I still prefer and would go with a heart/lung shot, but this was not gonna be an option this time. I tried to hold a bead right between his eyes and when his nose went down again, I heard a crack and his legs gave out beneath him. He dropped like a rock and I was up quick walking towards him. I put a few more in his head before I bladed him........

I thanked for Lord for this blessing and many others he has given me. It has been a few years since I have gotten a pig, but everything fell into place today and this season is a complete success only one day in!

I dont know how big he was, but he was very Fat and had quite a bit of Fat on him....very healthy looking pig. Me thinks he gonna eat good!!


----------



## bfriendly (Aug 15, 2015)




----------



## Beaudeane (Aug 15, 2015)

Congrats on the pig & a great start to the season! That's gonna be a hard opening day to beat & a great memory for you


----------



## model88_308 (Aug 15, 2015)

Good looking hog! Congratulations and enjoy some good eatin'.


----------



## frankwright (Aug 15, 2015)

I love it when a plan comes together.

Good Job!


----------



## GA DAWG (Aug 15, 2015)

Good job.


----------



## Horns (Aug 15, 2015)

Good job on a nice porky


----------



## antharper (Aug 15, 2015)

Good job ! And he does look healthy


----------



## riverbank (Aug 15, 2015)

When's the bbq?


----------



## dm/wolfskin (Aug 15, 2015)

Good deal. Wouldn't want to drag that one very far.


----------



## bfriendly (Aug 16, 2015)

dm/wolfskin said:


> Good deal. Wouldn't want to drag that one very far.



No way was this guy gonna go over my shoulder either!

Thanks a bunch guys, its nice to share one of my own for a change


----------



## Danny Leigh (Aug 16, 2015)

Nice boar!


----------



## tmullins (Aug 17, 2015)

Good Stuff! Thanks for sharing.


----------



## bfriendly (Aug 18, 2015)

BTW-with the shot I was given, I could not get the thought of wishing I had a TMJ in the chamber, out of my head.  
No doubt Nic had something to do with that.

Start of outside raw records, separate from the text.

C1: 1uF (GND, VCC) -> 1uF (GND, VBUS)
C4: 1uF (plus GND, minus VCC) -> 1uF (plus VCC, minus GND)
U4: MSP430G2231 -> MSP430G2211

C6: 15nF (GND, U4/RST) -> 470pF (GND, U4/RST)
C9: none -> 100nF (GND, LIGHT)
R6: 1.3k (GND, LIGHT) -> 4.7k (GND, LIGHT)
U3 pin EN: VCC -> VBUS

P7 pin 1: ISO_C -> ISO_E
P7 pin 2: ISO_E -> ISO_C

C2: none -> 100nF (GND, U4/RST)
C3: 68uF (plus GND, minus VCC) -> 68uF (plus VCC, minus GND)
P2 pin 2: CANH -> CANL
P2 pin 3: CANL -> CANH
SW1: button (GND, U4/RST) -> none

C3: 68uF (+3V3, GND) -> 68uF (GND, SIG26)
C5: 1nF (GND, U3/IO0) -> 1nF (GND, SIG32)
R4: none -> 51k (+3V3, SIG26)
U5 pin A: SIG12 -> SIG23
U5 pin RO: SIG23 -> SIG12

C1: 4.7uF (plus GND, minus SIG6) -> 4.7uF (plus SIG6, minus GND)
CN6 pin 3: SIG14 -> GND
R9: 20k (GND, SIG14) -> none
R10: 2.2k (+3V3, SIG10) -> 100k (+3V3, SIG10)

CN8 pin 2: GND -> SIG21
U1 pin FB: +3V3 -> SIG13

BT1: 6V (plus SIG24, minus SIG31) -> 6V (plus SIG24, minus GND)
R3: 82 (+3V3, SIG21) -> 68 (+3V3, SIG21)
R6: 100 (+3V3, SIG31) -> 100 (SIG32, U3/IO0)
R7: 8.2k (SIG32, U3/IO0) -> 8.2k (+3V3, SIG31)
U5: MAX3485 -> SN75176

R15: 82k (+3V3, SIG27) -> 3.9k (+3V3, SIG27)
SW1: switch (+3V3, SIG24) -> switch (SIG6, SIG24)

Its weird, but a JHO and a TMJ just feel different when shot through my .22 mag.
 I actually looked for but could not find my TMJs that morning.  I had to use a hollow point...........There were a few follow ups that took place, but I wonder if they would have been necessary if the first one was a TMJ.............I am glad things worked out though


----------



## NCHillbilly (Aug 18, 2015)

Congrats, nice piggy! Should be some good eatin' there. Glad that BF you heard squallin' didn't steal it from you.


----------



## 308-MIKE (Aug 18, 2015)

Congratulations Bruce.  Nice to see someone prove they actually exist at pine log. Bon apetite


----------



## fishtail (Aug 18, 2015)

I don't know how I overlooked this post.
Very nice and he looks like he ought to be good eatin' too!


----------



## RNC (Aug 18, 2015)

Congrats on a fine piece of pork !


----------



## WoodsnWater30 (Aug 21, 2015)

A picture says a thousand words, but couple it with words, and it can tell you a story. Congrats


----------



## Sniper62 (Sep 13, 2015)

Been off this forum for a while-Congrats on your success


----------



## bfriendly (Sep 13, 2015)

Sniper62 said:


> Been off this forum for a while-Congrats on your success



Thanks Sniper and glad to have you back

Hope all is well


----------



## weekender (Sep 14, 2015)

That's a nice hog, glad to see you get your knife dull for a change. Good on ya!


----------